## What you should do:
Take the line that contains "Create a simple" as the first line and the last line of the material below as the final one; reproduce exactly the lines between, inclusive.

## Data section:

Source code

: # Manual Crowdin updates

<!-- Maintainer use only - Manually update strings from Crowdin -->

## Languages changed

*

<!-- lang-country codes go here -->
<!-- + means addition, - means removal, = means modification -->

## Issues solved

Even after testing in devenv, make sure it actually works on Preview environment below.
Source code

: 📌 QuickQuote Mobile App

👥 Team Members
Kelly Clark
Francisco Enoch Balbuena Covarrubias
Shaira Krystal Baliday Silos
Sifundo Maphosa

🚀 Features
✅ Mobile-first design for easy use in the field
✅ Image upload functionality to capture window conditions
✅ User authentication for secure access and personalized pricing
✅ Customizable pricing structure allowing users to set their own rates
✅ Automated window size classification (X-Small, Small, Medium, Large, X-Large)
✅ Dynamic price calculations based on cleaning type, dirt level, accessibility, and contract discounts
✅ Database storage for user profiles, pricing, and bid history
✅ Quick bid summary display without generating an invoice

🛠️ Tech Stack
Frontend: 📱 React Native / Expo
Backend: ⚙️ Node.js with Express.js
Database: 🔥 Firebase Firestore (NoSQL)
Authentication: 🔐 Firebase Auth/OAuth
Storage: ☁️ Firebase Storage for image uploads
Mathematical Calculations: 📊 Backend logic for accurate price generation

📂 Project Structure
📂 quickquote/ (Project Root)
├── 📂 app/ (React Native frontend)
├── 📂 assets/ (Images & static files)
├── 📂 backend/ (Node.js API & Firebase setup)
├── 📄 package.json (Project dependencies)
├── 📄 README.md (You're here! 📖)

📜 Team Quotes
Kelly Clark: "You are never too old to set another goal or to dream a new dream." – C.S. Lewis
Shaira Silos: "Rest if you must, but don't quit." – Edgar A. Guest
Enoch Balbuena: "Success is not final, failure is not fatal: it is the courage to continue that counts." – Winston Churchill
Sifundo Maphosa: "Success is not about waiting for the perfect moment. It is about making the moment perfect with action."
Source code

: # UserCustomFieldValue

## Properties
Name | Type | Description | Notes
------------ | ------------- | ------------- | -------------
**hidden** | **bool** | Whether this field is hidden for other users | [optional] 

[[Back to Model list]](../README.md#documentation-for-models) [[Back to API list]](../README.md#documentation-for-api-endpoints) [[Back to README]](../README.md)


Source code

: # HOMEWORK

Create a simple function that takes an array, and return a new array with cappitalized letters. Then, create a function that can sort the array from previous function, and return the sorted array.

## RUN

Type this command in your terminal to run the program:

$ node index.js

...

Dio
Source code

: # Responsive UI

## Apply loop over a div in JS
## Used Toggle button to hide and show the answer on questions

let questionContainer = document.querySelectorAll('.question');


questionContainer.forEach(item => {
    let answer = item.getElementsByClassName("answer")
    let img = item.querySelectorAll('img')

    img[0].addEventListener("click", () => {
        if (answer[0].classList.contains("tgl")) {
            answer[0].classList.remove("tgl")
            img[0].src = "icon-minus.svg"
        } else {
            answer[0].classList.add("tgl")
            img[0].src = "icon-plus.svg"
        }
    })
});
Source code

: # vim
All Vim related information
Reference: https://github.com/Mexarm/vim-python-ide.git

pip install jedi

## Exercise result:
Create a simple function that takes an array, and return a new array with cappitalized letters. Then, create a function that can sort the array from previous function, and return the sorted array.

## RUN

Type this command in your terminal to run the program:

$ node index.js

...

Dio
Source code

: # Responsive UI

## Apply loop over a div in JS
## Used Toggle button to hide and show the answer on questions

let questionContainer = document.querySelectorAll('.question');


questionContainer.forEach(item => {
    let answer = item.getElementsByClassName("answer")
    let img = item.querySelectorAll('img')

    img[0].addEventListener("click", () => {
        if (answer[0].classList.contains("tgl")) {
            answer[0].classList.remove("tgl")
            img[0].src = "icon-minus.svg"
        } else {
            answer[0].classList.add("tgl")
            img[0].src = "icon-plus.svg"
        }
    })
});
Source code

: # vim
All Vim related information
Reference: https://github.com/Mexarm/vim-python-ide.git

pip install jedi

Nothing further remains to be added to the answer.